Au demeurant, les amis de Racine Sy pourraient également compétir pour les 200 milliards de F CFA dégagés au titre du mécanisme de financement, destinés aux entreprises affectées pour la relance de leurs activités.

En fait, des 1 000 milliards dégagés par l’Etat, dans le cadre du fonds Force-Covid-19, une enveloppe de 802 milliards de F CFA est prévue pour le volet sauvegarde de la stabilité macroéconomique et financière, dont le but est de ‘’soutenir le secteur privé et maintenir les emplois’’. Le plus grand chapitre de ce pilier concerne un montant de 302 milliards de francs CFA, destiné au paiement des fournisseurs de l’Etat. Parmi les secteurs qui vont bénéficier en priorité de cette mesure, il y a encore le tourisme et l’hôtellerie, et les transports. Ensuite, viennent l’agriculture, les BTP, l’éducation, la santé (programme de couverture maladie universelle), les services, l’énergie et l’industrie.

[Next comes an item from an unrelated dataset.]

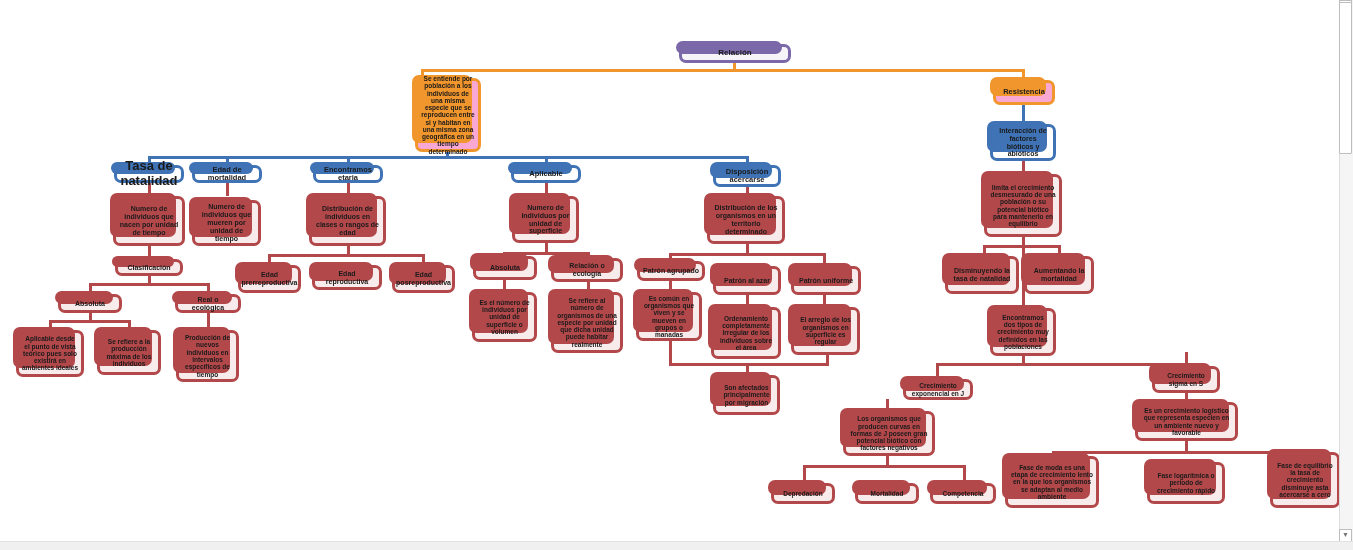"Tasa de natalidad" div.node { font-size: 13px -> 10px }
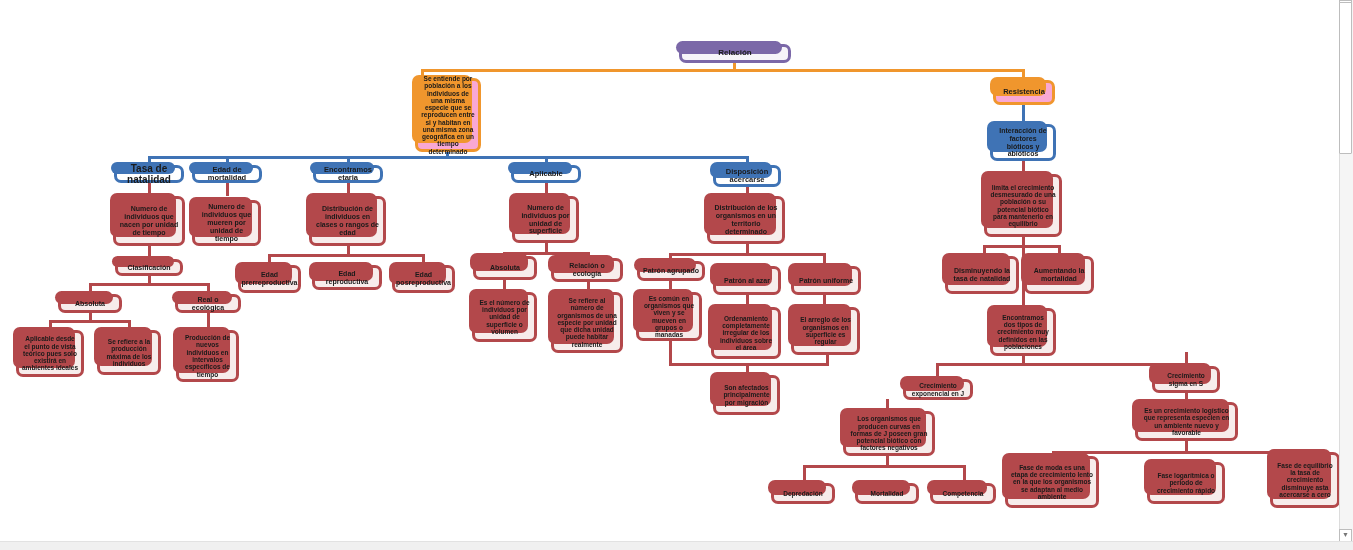"Edad de mortalidad" div.node { text: Edad de mortalidad -> Tasa de representa }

Quant au pilier n°2 consacré au renforcement de la résilience et de la cohésion sociale, il va engloutir 100 milliards de F CFA répartis comme suit : prise en charge des factures d’électricité (15,5 milliards pour 975 522 ménages), d’eau (3 milliards pour 662 000 ménages), de l’aide alimentaire d’urgence aux populations défavorisées (69 milliards pour 1 million de ménages), et de l’appui à la diaspora (12,5 milliards). Mesure largement saluée par l’opinion, sa matérialisation a permis de mettre en évidence la grande dépendance alimentaire des Sénégalais vis-à-vis de l’extérieur.

L’image d’un président de la République recevant des milliers de tonnes de riz au Port autonome de Dakar a définitivement convaincu que les multiples programmes d’autosuffisance alimentaire ont échoué. Et ce n’est pas demain la fin de cette dépendance, si l’on sait que seules des miettes sont réservées à l’agriculture, dans le cadre du Fonds Covid. Heureusement, lors du dernier Conseil des ministres, le chef de l’Etat a annoncé une enveloppe de 60 milliards de F CFA pour la prochaine campagne agricole.